Do not overlook: Energy efficiency is important for loft spaces. The temperature of the area should be comfortable for you as well as for proper storage of different items. “Calling in the warmth and air guys for their remarks, suggestions and bids should be performed up front,” says Schold. “Energy-efficient ideas could change different programs and be expensive down the road if not done right off the bat”
NURIT GEFFEN-BATIM STUDIO
Brighten with a skylight. When coping with a loft space which has sloped ceilings, have a professional roofer or a carpenter look at the potential for adding a skylight. “Even a little skylight added between the rafters will add a dramatic amount of natural daylight into the space, making it feel much more like an expansion of the principal home,” says Clarke. “Any addition of natural daylight into a loft space or closet will make a large difference to the feel of the room.” But do not forget about the energy factor: If you add a skylight, then make sure the area is outfitted with both cooling and heating systems, as a skylight can influence temperature.
Make your mirrors operate double duty. In the funky and frequently constricted space of loft cabinets, mirrors can help you organize an outfit while at the same time reflecting light to make the space look larger. “For somewhat dim and odd-shaped spaces, my first idea is to exploit and expand any available natural lighting,” says Schold. A mirror positioned right across from a window near a skylight can help bounce natural light around the area, helping it to feel airier and larger.
Use the entry wall. If you walk into a loft closet, turn around and check out the wall which includes the door: It could have more potential than you think. “It is pretty easy to produce the entry wall look like a paneled wall with full-height mirrors since the panels,” says Clarke. “The door can act as a single panel while creating an adjacent — or even better, a third — panel operable so that you obtain a multiple-sided dressing mirror without forfeiting attaching or hanging spaces”
Consider open shelves. If your area is quite tight, open shelving averts swinging doors which may end up getting the way. Paint your space a mild neutral so that colorful visible clothes feels complementary to the aesthetic rather than clashing with a bold room shade.

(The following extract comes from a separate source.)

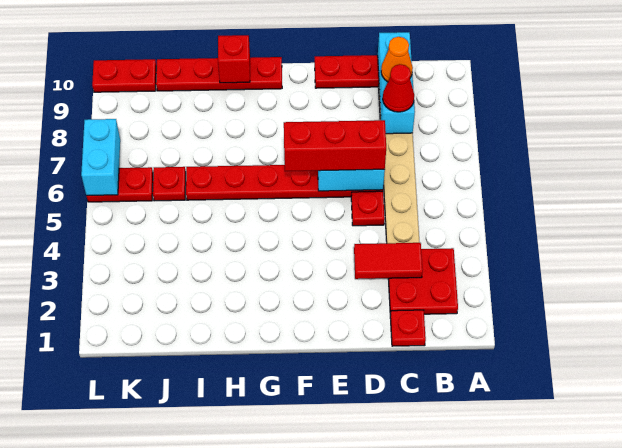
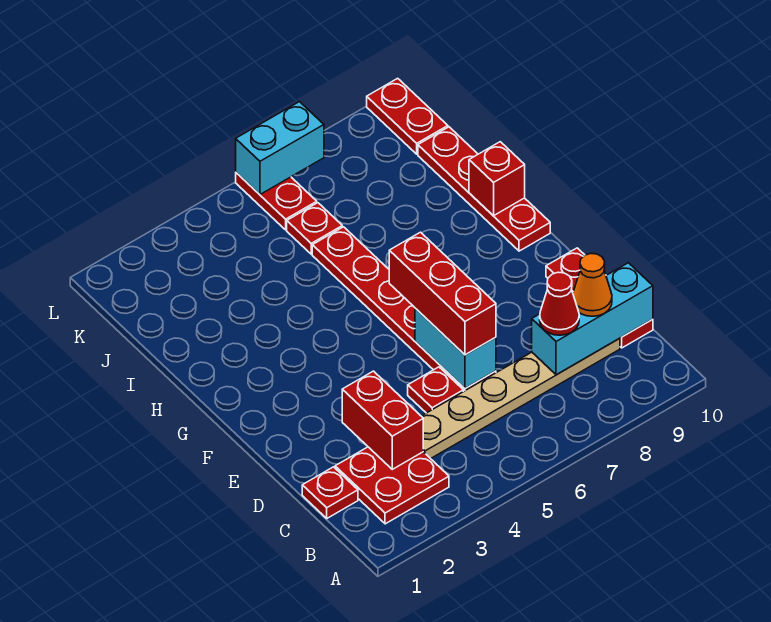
red 1x2 tile [354,243,423,279] -> red 1x2 brick [342,371,423,469]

Accessorize. Heal the room like any other by accessorizing it to create a personal, specific space. “When ceilings are more than 8 ft high, we frequently add a simple chandelier-style light fixture,” says Clarke. “Not only does this offer some nice light for the room, but it enhances that feel of a boutique area”
Instead of filling every available inch with shelves or shoe racks, save a sliver of wall area for your favourite painting or your kids’ art. If you have armoires with clear glass, then swap it for decorative glass to get a little additional flair. “Touches like these add a little sophistication without a ton of cost,” says Clarke.